Restatement Contracts §601 states the broader rule that enforcement or rescission of an illegal *594contract, whichever is appropriate, is to be allowed. This rule was applied in Philadelphia v. Rosin’s Parking Lots, 358 Pa. 174, 56 A.2d 207 (1948), where refusal to enforce an illegal contract would prejudice taxpayers for whose benefit the law rendering the contract illegal exists. We are mindful that Hughes participated in the operation of the Redevelopment Authority of Scranton for two years and to declare his appointment invalid, ab initio, could precipitate serious consequences.

The Urban Redevelopment Law of May 24, 1945, P.L. 991, 35 P.S. §1705 et seq., was enacted for the benefit of the general public and provided for independence of the municipal authorities and freedom from domination by the appointing power. The illegal use of the undated resignation in this respect is therefore condemned and the appointee freed from homage to the appointor.
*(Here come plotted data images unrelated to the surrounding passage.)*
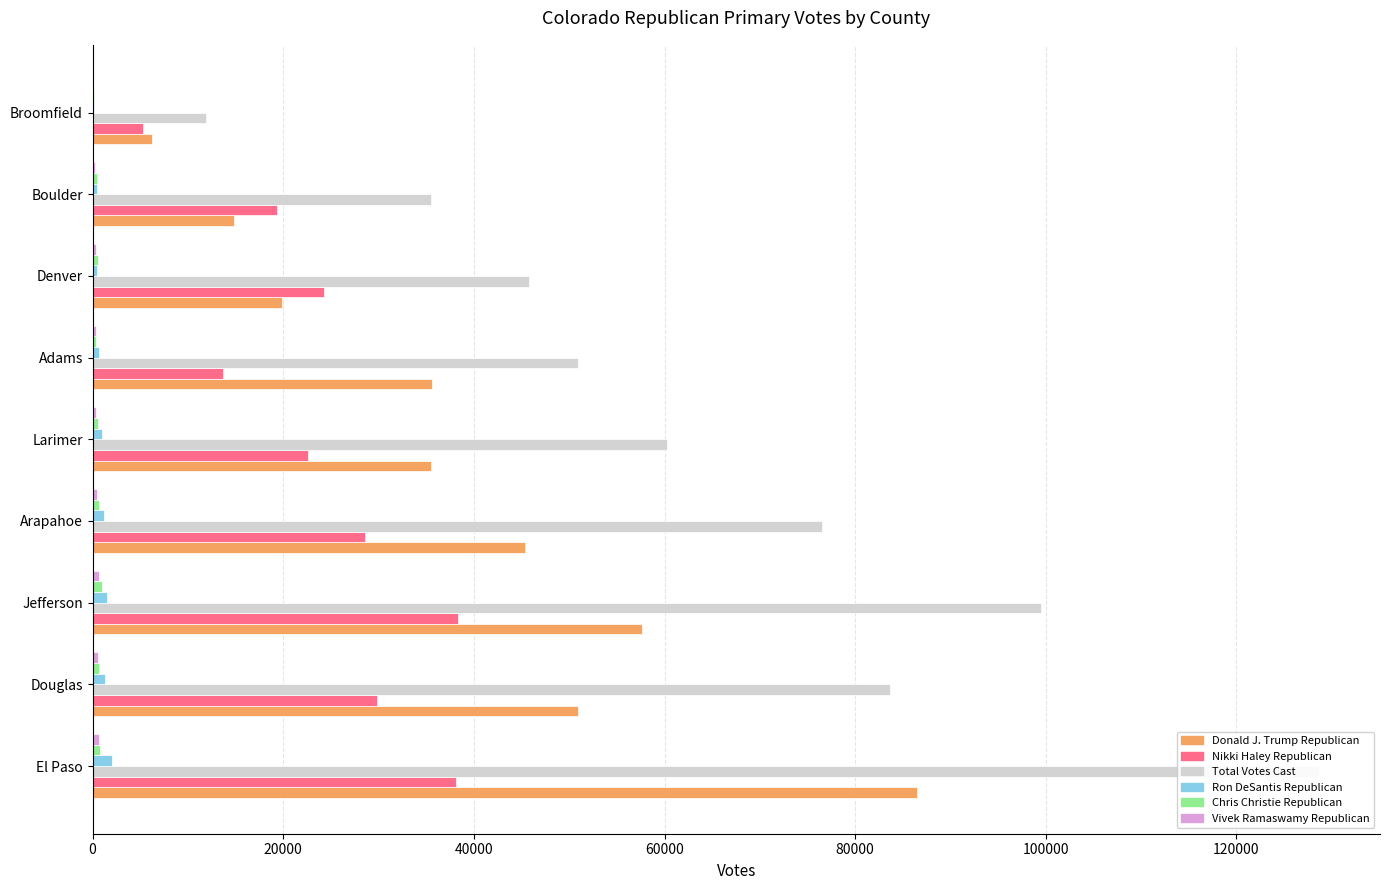

Reading right to left, transcribe all the data shown in this chart.

Donald J. Trump Republican: 6240	14809	19863	35645	35466	45366	57599	50975	86479
Nikki Haley Republican: 5258	19322	24315	13633	22640	28550	38373	29888	38148
Total Votes Cast: 11939	35485	45823	50877	60270	76483	99502	83630	128629
Ron DeSantis Republican: 157	439	492	671	990	1158	1461	1292	2057
Chris Christie Republican: 144	490	562	400	559	627	971	668	798
Vivek Ramaswamy Republican: 90	261	369	310	355	485	623	521	682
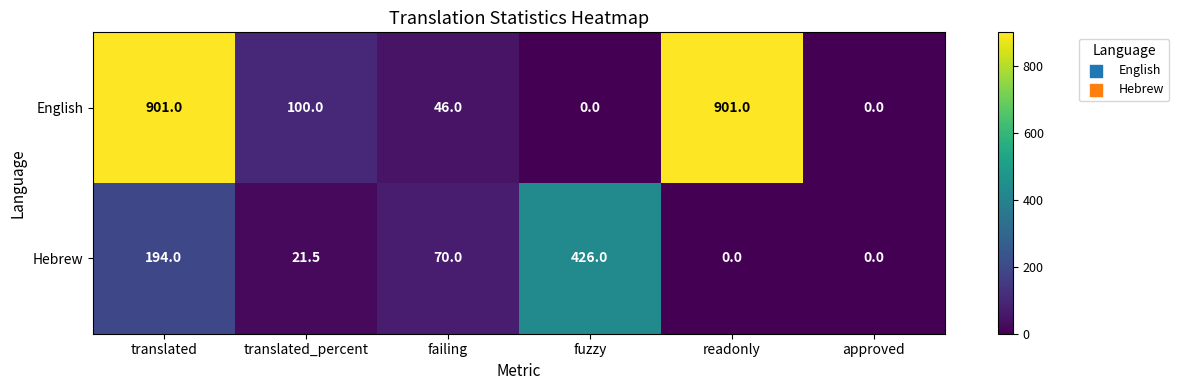

What is the total value across all series at readonly?

901.0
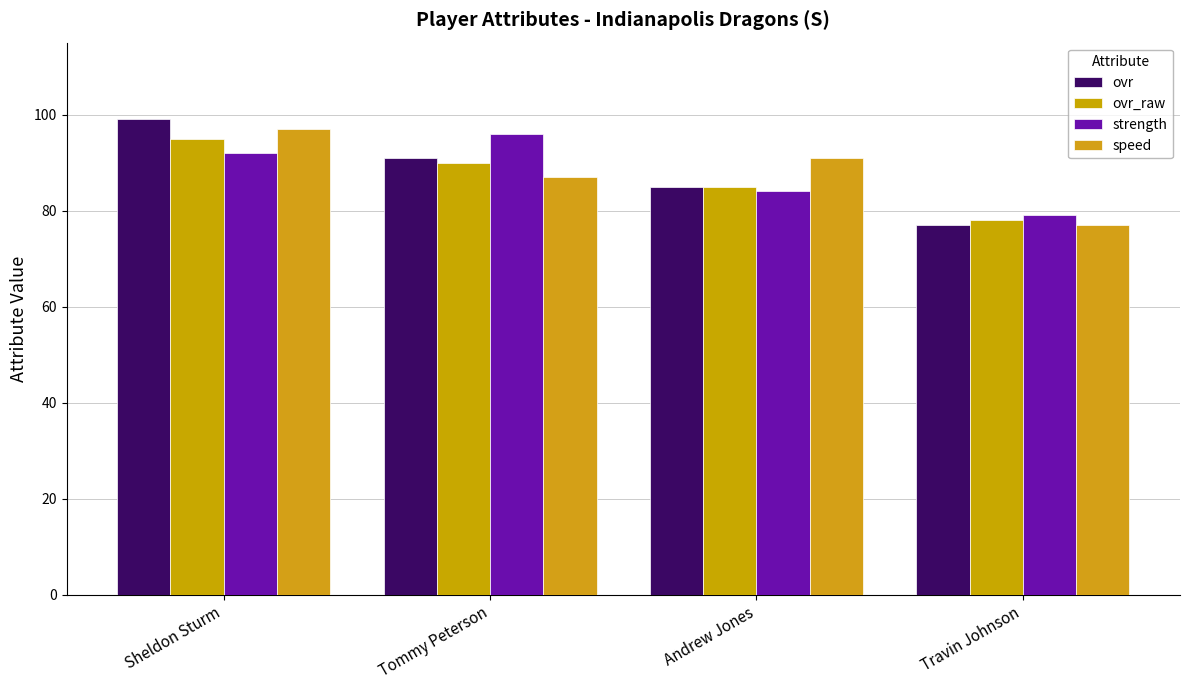

What is the label of the 1st bar from the right?

Travin Johnson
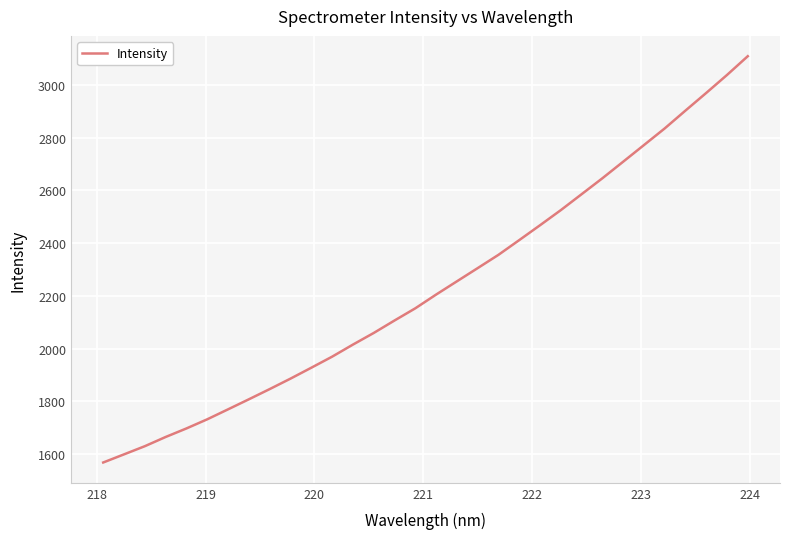

What is the greatest value displayed?

3108.9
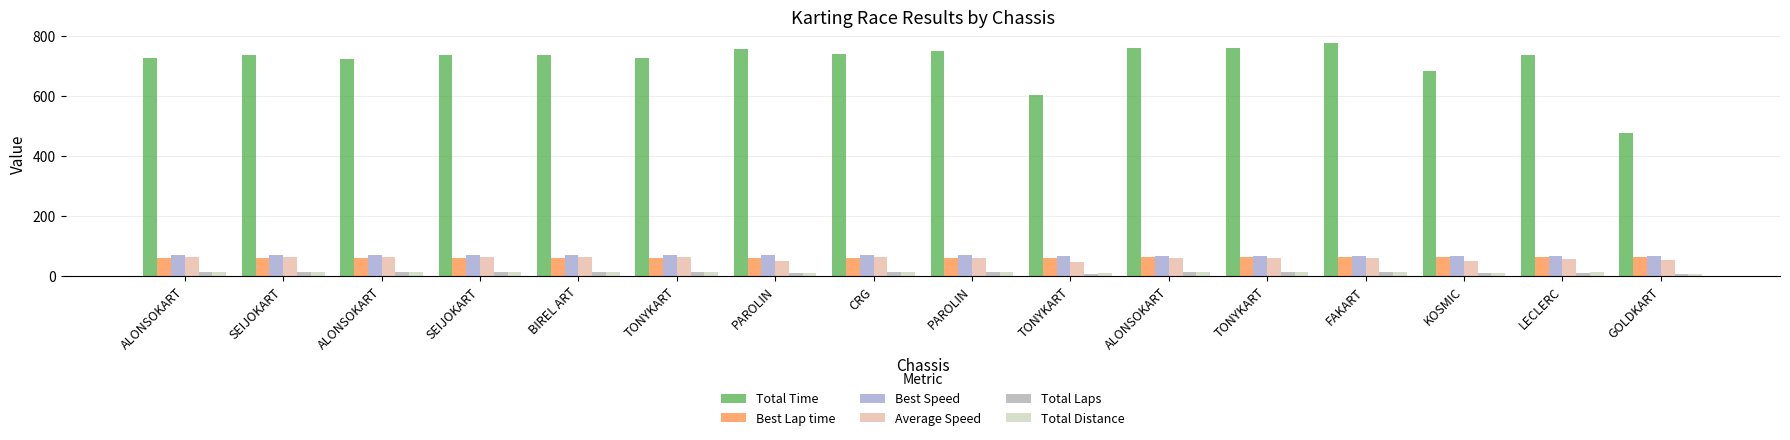

Which series has the widest spread of values?

Total Time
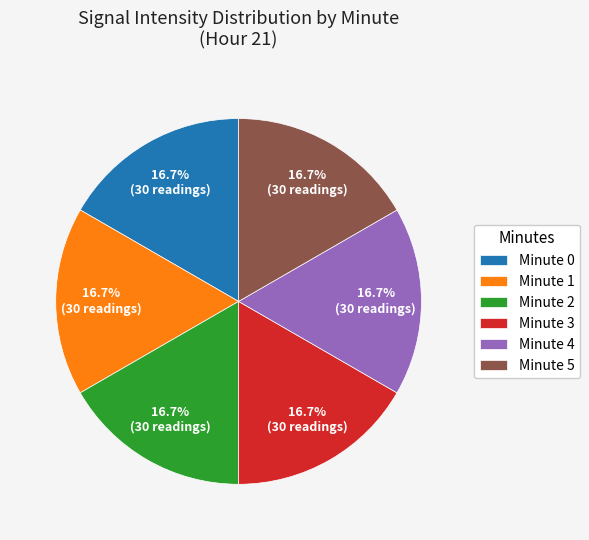

Is the sum of Minute 0 and Minute 3 greater than half?

No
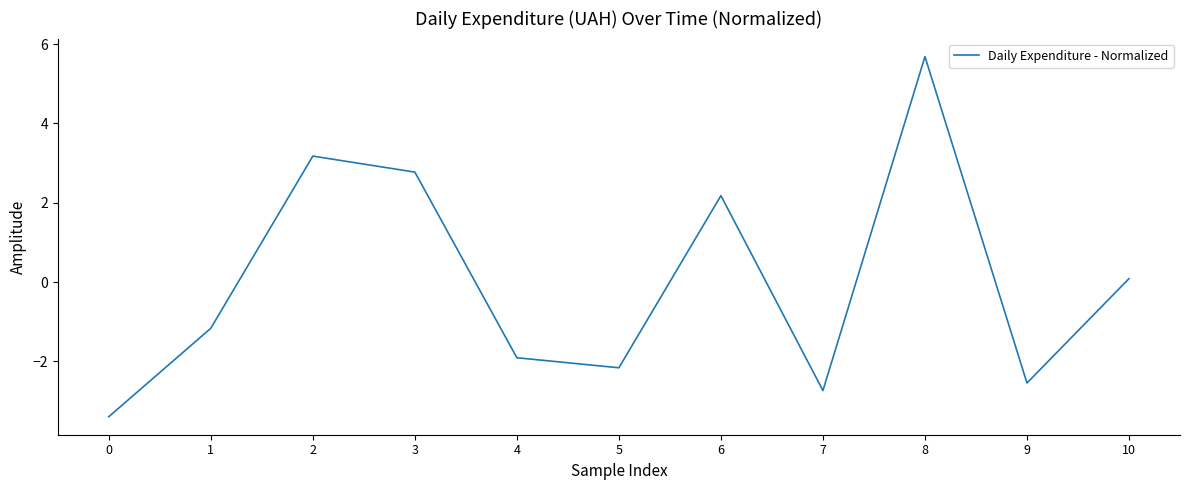

Count the number of values greater than -1.

5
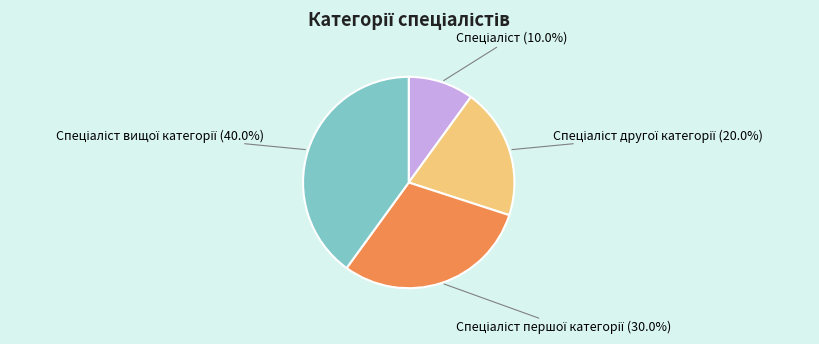

Is there a majority slice in this chart?

No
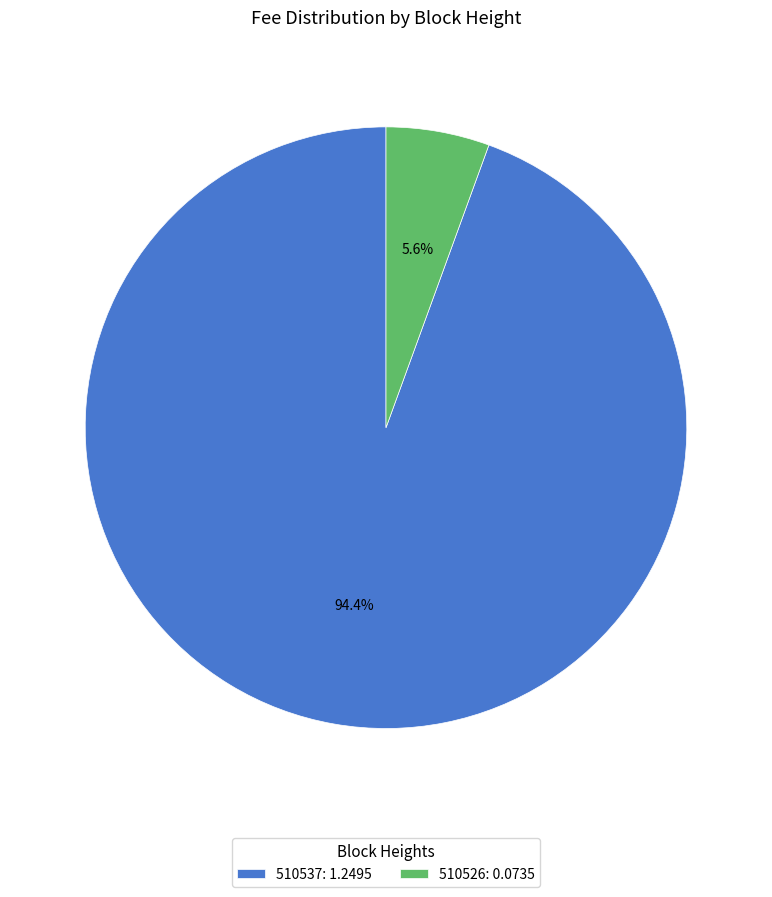

To the nearest percent, what is the combined percentage of 510537 and 510526?

100%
It follows from the foregoing that plaintiff, Hughes, since February 6, 1973, has been the lawful appointee to the Redevelopment Authority of Scranton and has the right to and is entitled to hold office until the expiration of the term of his appointment. We hold the undated resignation signed by Hughes before his appointment and qualification, and exacted as a condition of his appointment, to be void and of no effect; that at the time of the appointment of defendant, John J. Schofield, no vacancy existed in the membership of the Redevelopment Authority and the appointment of Schofield was void. Defendant is subject to a judgment of ouster.

Now, June 25, 1975, the court, therefore, finds in favor of plaintiff-relator, W. Boyd Hughes, and against defendant, John J. Schofield, as hereinabove stated.

Articles and sections of the Constitution are cited as presently numbered.